__YOUR OBJECTIVE__
Write the data out verbatim.

__ENTRIES SUPPLIED__

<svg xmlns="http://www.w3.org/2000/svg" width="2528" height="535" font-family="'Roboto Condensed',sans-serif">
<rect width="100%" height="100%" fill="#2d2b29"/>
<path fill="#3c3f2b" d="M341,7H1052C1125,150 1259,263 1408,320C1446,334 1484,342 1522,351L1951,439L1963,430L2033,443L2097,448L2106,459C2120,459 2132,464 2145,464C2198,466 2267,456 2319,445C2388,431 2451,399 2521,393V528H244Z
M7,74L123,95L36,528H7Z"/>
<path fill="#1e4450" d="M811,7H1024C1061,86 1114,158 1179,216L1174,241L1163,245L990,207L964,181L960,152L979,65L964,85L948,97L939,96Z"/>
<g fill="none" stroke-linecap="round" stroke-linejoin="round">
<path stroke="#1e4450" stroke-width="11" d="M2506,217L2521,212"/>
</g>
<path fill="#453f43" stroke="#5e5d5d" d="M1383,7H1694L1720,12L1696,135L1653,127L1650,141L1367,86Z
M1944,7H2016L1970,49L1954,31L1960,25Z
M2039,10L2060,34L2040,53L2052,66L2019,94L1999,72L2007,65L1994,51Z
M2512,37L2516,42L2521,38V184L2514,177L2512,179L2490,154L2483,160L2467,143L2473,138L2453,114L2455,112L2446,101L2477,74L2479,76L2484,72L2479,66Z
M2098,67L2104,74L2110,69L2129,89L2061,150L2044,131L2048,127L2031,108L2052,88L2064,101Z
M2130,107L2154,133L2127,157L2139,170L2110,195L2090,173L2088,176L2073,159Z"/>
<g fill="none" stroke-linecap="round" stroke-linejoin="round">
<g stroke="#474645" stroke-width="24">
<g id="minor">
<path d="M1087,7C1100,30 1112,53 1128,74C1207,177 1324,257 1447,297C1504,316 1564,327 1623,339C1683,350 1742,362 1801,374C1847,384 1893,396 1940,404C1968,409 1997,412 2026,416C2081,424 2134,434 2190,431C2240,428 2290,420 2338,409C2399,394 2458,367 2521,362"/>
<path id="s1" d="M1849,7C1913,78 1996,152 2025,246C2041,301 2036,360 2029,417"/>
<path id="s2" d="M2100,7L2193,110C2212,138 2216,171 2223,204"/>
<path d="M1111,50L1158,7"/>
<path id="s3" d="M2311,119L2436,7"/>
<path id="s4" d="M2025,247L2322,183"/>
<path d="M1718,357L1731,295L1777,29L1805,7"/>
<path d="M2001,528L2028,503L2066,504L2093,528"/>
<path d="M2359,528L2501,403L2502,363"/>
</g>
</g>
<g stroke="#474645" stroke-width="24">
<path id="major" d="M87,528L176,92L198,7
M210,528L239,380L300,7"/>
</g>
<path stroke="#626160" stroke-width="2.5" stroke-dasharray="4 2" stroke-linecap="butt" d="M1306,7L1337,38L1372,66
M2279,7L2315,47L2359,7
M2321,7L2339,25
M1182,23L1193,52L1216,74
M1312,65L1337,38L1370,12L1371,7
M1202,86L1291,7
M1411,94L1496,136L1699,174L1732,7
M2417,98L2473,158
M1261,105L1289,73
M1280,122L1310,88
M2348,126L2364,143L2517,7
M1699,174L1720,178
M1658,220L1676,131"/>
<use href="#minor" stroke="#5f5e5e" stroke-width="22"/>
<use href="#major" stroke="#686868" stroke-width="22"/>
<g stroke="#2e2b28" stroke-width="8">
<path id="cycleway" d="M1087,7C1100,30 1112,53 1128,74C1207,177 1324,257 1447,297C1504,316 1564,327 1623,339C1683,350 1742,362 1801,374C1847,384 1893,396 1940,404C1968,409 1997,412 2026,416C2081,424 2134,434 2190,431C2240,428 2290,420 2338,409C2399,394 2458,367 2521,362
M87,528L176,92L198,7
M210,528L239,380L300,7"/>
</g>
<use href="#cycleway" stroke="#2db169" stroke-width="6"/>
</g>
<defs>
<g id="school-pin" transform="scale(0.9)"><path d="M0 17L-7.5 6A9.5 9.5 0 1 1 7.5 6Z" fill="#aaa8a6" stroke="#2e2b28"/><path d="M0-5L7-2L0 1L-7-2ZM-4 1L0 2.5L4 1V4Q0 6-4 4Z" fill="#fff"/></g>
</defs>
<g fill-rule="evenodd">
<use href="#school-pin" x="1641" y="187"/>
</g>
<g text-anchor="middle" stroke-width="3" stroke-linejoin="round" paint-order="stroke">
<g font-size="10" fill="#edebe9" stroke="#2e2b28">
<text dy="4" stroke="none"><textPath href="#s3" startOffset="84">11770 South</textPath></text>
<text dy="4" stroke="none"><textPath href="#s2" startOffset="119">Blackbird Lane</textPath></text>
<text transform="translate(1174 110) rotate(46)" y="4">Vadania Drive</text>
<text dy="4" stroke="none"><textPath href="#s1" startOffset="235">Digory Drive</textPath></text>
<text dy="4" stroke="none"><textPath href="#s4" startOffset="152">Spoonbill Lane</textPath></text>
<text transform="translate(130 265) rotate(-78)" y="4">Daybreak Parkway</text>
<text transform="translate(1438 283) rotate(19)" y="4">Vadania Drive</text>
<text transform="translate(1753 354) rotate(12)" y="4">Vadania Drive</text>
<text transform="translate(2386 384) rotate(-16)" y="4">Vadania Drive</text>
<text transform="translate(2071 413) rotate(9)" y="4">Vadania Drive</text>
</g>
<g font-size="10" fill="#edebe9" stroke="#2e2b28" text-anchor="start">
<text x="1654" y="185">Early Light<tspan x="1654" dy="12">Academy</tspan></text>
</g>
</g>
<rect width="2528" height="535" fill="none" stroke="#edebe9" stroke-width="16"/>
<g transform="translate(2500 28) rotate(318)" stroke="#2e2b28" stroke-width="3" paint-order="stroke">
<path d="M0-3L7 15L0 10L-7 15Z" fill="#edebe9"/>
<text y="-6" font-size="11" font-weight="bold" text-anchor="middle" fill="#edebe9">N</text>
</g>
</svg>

__YOUR SOLUTION__
<svg xmlns="http://www.w3.org/2000/svg" width="2528" height="535" font-family="'Roboto Condensed',sans-serif">
<rect width="100%" height="100%" fill="#2d2b29"/>
<path fill="#3c3f2b" d="M341,7H1052C1125,150 1259,263 1408,320C1446,334 1484,342 1522,351L1951,439L1963,430L2033,443L2097,448L2106,459C2120,459 2132,464 2145,464C2198,466 2267,456 2319,445C2388,431 2451,399 2521,393V528H244Z
M7,74L123,95L36,528H7Z"/>
<path fill="#1e4450" d="M811,7H1024C1061,86 1114,158 1179,216L1174,241L1163,245L990,207L964,181L960,152L979,65L964,85L948,97L939,96Z"/>
<g fill="none" stroke-linecap="round" stroke-linejoin="round">
<path stroke="#1e4450" stroke-width="11" d="M2506,217L2521,212"/>
</g>
<path fill="#453f43" stroke="#5e5d5d" d="M1383,7H1694L1720,12L1696,135L1653,127L1650,141L1367,86Z
M1944,7H2016L1970,49L1954,31L1960,25Z
M2039,10L2060,34L2040,53L2052,66L2019,94L1999,72L2007,65L1994,51Z
M2512,37L2516,42L2521,38V184L2514,177L2512,179L2490,154L2483,160L2467,143L2473,138L2453,114L2455,112L2446,101L2477,74L2479,76L2484,72L2479,66Z
M2098,67L2104,74L2110,69L2129,89L2061,150L2044,131L2048,127L2031,108L2052,88L2064,101Z
M2130,107L2154,133L2127,157L2139,170L2110,195L2090,173L2088,176L2073,159Z"/>
<g fill="none" stroke-linecap="round" stroke-linejoin="round">
<g stroke="#474645" stroke-width="24">
<g id="minor">
<path d="M1087,7C1100,30 1112,53 1128,74C1207,177 1324,257 1447,297C1504,316 1564,327 1623,339C1683,350 1742,362 1801,374C1847,384 1893,396 1940,404C1968,409 1997,412 2026,416C2081,424 2134,434 2190,431C2240,428 2290,420 2338,409C2399,394 2458,367 2521,362"/>
<path id="s1" d="M1849,7C1913,78 1996,152 2025,246C2041,301 2036,360 2029,417"/>
<path id="s2" d="M2100,7L2193,110C2212,138 2216,171 2223,204"/>
<path d="M1111,50L1158,7"/>
<path id="s3" d="M2311,119L2436,7"/>
<path id="s4" d="M2025,247L2322,183"/>
<path d="M1718,357L1731,295L1777,29L1805,7"/>
<path d="M2001,528L2028,503L2066,504L2093,528"/>
<path d="M2359,528L2501,403L2502,363"/>
</g>
</g>
<g stroke="#474645" stroke-width="24">
<path id="major" d="M87,528L176,92L198,7
M210,528L239,380L300,7"/>
</g>
<path stroke="#626160" stroke-width="2.5" stroke-dasharray="4 2" stroke-linecap="butt" d="M1306,7L1337,38L1372,66
M2279,7L2315,47L2359,7
M2321,7L2339,25
M1182,23L1193,52L1216,74
M1312,65L1337,38L1370,12L1371,7
M1202,86L1291,7
M1411,94L1496,136L1699,174L1732,7
M2417,98L2473,158
M1261,105L1289,73
M1280,122L1310,88
M2348,126L2364,143L2517,7
M1699,174L1720,178
M1658,220L1676,131"/>
<use href="#minor" stroke="#5f5e5e" stroke-width="22"/>
<use href="#major" stroke="#686868" stroke-width="22"/>
<g stroke="#2e2b28" stroke-width="8">
<path id="cycleway" d="M1087,7C1100,30 1112,53 1128,74C1207,177 1324,257 1447,297C1504,316 1564,327 1623,339C1683,350 1742,362 1801,374C1847,384 1893,396 1940,404C1968,409 1997,412 2026,416C2081,424 2134,434 2190,431C2240,428 2290,420 2338,409C2399,394 2458,367 2521,362
M87,528L176,92L198,7
M210,528L239,380L300,7"/>
</g>
<use href="#cycleway" stroke="#2db169" stroke-width="6"/>
</g>
<defs>
<g id="school-pin" transform="scale(0.9)"><path d="M0 17L-7.5 6A9.5 9.5 0 1 1 7.5 6Z" fill="#aaa8a6" stroke="#2e2b28"/><path d="M0-5L7-2L0 1L-7-2ZM-4 1L0 2.5L4 1V4Q0 6-4 4Z" fill="#fff"/></g>
</defs>
<g fill-rule="evenodd">
<use href="#school-pin" x="1641" y="187"/>
</g>
<g text-anchor="middle" stroke-width="3" stroke-linejoin="round" paint-order="stroke">
<g font-size="10" fill="#edebe9" stroke="#2e2b28">
<text dy="4" stroke="none"><textPath href="#s3" startOffset="84">11770 South</textPath></text>
<text dy="4" stroke="none"><textPath href="#s2" startOffset="119">Blackbird Lane</textPath></text>
<text transform="translate(1174 110) rotate(46)" y="4">Vadania Drive</text>
<text dy="4" stroke="none"><textPath href="#s1" startOffset="235">Digory Drive</textPath></text>
<text dy="4" stroke="none"><textPath href="#s4" startOffset="152">Spoonbill Lane</textPath></text>
<text transform="translate(130 265) rotate(-78)" y="4">Daybreak Parkway</text>
<text transform="translate(1438 283) rotate(19)" y="4">Vadania Drive</text>
<text transform="translate(1753 354) rotate(12)" y="4">Vadania Drive</text>
<text transform="translate(2386 384) rotate(-16)" y="4">Vadania Drive</text>
<text transform="translate(2071 413) rotate(9)" y="4">Vadania Drive</text>
</g>
<g font-size="10" fill="#edebe9" stroke="#2e2b28" text-anchor="start">
<text x="1654" y="185">Early Light<tspan x="1654" dy="12">Academy</tspan></text>
</g>
</g>
<rect width="2528" height="535" fill="none" stroke="#edebe9" stroke-width="16"/>
<g transform="translate(2500 28) rotate(318)" stroke="#2e2b28" stroke-width="3" paint-order="stroke">
<path d="M0-3L7 15L0 10L-7 15Z" fill="#edebe9"/>
<text y="-6" font-size="11" font-weight="bold" text-anchor="middle" fill="#edebe9">N</text>
</g>
</svg>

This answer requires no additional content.